Chamberlain Show in Bridge

The paintings are far more brilliant and complex than their reproductions would suggest
It Ain’t Cheap” is the title of a metal sculpture as well as a show of John Chamberlain’s metal paintings, a relatively unknown group of works from the 1960s, on view in Bridgehampton for two more weeks. Ronald Amstutz

    The exhibition of John Chamberlain’s metal paintings from the mid-1960s at the Dan Flavin Art Institute in Bridgehampton has not exactly set the world on fire, but it is the kind of focused, well-considered presentation complementing the Flavin installation upstairs that the Dia Art Foundation, which owns the institute, turns out annually.

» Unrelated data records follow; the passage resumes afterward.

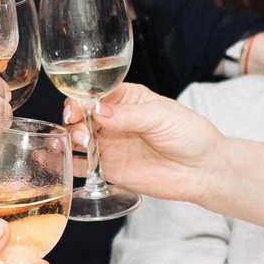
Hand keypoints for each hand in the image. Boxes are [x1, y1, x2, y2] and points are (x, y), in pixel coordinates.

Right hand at [63, 83, 226, 204]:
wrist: (203, 170)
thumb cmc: (190, 134)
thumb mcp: (161, 116)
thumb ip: (128, 114)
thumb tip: (98, 110)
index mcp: (127, 99)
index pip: (94, 93)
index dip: (81, 98)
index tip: (78, 107)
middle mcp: (114, 120)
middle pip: (81, 115)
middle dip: (75, 119)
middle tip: (82, 130)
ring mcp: (110, 145)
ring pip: (78, 138)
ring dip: (71, 138)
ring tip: (80, 142)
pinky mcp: (110, 169)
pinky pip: (84, 166)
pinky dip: (70, 163)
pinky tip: (60, 161)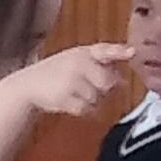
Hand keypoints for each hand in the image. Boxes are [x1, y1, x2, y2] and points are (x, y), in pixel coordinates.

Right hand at [18, 43, 137, 119]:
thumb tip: (123, 82)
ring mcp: (70, 81)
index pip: (105, 50)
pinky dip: (82, 109)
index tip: (133, 52)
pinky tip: (70, 101)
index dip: (119, 51)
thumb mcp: (77, 62)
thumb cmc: (57, 73)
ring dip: (90, 99)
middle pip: (107, 82)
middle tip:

    With a changeover about to occur after April 27, it is worth catching it before it goes. The paintings are far more brilliant and complex than their reproductions would suggest. They have a Day-Glo, flower-power feeling from the era, which also brings into play the hard-edged abstraction of Minimalism.

    “It Ain’t Cheap,” the title of the show, takes its name from the one sculpture included in the show from the same period. Several of the paintings, which were made with car paint and metal flake, are named from popular musical groups from the time, such as the Lovin’ Spoonful and the Sensations.

    The paintings, which are rarely exhibited, were first shown at the Leo Castelli Gallery in New York in 1965.